February 2 – This is the date by which any changes to the provision of company cars in the three months to January 5 must be reported using form P46(Car).

February 5 – This is the final day of tax month 10.  Tax and NICs etc. for payments made in the tax month to February 5 are due for payment to the Accounts Office by February 19, or by February 22 if paid electronically.


Payroll FAQ's

Reporting the Provision of Living Accommodation

How should the reportable value of living accommodation be apportioned when it is partly used for business purposes?

The benefit of living accommodation can be restricted where a part of the property has genuine business use.  There are two specific situations:

  1. a business property that has living accommodation attached, e.g. a flat above a shop, or living accommodation with a section that is designed specifically for business purposes
  2. a house in which one or more rooms are used for business purposes.

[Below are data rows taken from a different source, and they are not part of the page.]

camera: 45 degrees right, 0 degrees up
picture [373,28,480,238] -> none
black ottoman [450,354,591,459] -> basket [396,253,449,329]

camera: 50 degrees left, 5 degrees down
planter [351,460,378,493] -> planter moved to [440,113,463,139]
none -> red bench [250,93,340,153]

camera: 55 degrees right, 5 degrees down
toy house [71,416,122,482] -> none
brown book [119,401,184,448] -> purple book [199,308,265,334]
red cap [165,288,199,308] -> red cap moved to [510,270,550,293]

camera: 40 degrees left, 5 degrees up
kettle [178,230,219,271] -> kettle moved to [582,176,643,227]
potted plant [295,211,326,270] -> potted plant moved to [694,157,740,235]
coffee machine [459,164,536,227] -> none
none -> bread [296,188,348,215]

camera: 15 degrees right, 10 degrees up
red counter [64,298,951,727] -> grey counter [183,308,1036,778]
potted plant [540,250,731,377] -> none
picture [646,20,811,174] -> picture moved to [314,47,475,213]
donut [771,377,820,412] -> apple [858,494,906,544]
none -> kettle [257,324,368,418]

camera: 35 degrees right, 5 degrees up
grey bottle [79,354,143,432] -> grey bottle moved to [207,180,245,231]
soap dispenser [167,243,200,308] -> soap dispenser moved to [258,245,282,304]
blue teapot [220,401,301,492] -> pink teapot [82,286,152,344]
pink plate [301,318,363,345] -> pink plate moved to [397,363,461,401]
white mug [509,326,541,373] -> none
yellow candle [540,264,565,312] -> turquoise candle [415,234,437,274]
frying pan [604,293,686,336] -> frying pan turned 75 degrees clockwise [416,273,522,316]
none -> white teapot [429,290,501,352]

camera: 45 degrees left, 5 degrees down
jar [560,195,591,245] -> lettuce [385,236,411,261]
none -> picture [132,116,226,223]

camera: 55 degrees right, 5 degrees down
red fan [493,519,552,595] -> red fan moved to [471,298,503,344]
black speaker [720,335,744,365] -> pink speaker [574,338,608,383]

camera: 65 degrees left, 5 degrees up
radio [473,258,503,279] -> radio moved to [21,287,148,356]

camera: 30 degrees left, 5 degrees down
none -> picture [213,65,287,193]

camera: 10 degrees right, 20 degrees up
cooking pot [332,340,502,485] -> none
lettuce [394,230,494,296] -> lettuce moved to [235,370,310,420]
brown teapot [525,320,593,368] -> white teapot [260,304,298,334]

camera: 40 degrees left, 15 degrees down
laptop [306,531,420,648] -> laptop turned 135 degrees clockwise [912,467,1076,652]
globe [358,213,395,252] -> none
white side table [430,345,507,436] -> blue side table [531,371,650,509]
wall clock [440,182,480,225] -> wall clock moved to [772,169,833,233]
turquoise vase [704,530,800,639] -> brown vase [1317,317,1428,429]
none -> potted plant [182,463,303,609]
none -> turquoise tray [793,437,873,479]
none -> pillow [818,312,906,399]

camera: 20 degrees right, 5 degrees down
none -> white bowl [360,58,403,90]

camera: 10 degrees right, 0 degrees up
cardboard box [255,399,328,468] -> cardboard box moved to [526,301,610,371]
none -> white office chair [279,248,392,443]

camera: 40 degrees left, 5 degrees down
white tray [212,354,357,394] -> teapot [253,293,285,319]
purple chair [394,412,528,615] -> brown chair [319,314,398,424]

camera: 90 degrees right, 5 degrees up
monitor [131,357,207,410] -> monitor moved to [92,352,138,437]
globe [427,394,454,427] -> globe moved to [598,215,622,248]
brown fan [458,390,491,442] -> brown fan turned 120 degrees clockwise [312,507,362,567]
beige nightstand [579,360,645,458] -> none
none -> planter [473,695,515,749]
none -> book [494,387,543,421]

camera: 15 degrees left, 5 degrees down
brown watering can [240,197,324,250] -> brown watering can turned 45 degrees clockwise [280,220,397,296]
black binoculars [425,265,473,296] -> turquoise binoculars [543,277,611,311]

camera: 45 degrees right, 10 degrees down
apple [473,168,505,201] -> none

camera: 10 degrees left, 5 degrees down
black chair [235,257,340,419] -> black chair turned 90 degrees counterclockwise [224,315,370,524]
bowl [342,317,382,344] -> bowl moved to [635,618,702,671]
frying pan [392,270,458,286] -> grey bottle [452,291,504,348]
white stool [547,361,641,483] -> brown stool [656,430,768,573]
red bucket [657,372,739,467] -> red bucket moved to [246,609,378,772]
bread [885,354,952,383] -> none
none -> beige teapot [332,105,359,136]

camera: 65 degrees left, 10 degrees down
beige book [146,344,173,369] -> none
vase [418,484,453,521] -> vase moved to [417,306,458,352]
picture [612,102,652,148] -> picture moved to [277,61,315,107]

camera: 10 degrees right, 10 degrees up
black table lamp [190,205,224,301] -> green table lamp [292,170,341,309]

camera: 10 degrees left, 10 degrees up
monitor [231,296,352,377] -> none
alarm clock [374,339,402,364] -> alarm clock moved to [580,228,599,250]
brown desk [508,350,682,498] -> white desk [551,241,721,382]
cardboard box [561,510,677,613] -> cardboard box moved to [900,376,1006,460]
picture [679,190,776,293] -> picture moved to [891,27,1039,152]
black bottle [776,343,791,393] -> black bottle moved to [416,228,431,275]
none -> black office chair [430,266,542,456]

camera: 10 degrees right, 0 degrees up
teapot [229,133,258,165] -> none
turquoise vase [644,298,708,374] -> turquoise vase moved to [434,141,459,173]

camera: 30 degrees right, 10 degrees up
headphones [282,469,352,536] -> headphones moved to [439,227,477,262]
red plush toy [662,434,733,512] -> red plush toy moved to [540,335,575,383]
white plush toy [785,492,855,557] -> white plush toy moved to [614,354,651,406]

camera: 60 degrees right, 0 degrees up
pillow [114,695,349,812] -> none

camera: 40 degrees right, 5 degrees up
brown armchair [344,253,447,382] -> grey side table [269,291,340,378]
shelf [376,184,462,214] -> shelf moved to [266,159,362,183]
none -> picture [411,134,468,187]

In the first situation, the cost or rent of the whole of the premises should be apportioned on a reasonable basis between the part used for business and the part using as living accommodation, e.g. in proportion to the floor area.  HMRC accepts that the cost or rent for the business proportion will usually be more than that for the living accommodation proportion.   The gross rating value for the property, used to determine the basic charge for the accommodation, may also have to split, although the living accommodation part may already have its own gross rating value.

In the second situation, the employer should calculate the basic charge and, if relevant, the additional charge as if the property were provided entirely as living accommodation for the employee.  The employee may then make a business deduction claim in respect of the proportion of the number of rooms or floor area used for business purposes.

Worked examples of these two procedures are provided by HMRC at www.hmrc.gov.uk/manuals/eimanual/eim11505.htm et seq.

Self Assessment Help Sheet IR202 allows employees to perform their own calculation of the basic and additional charges, and also provides the facility for the charges to be reduced in respect of business use in the second of the two situations explained above.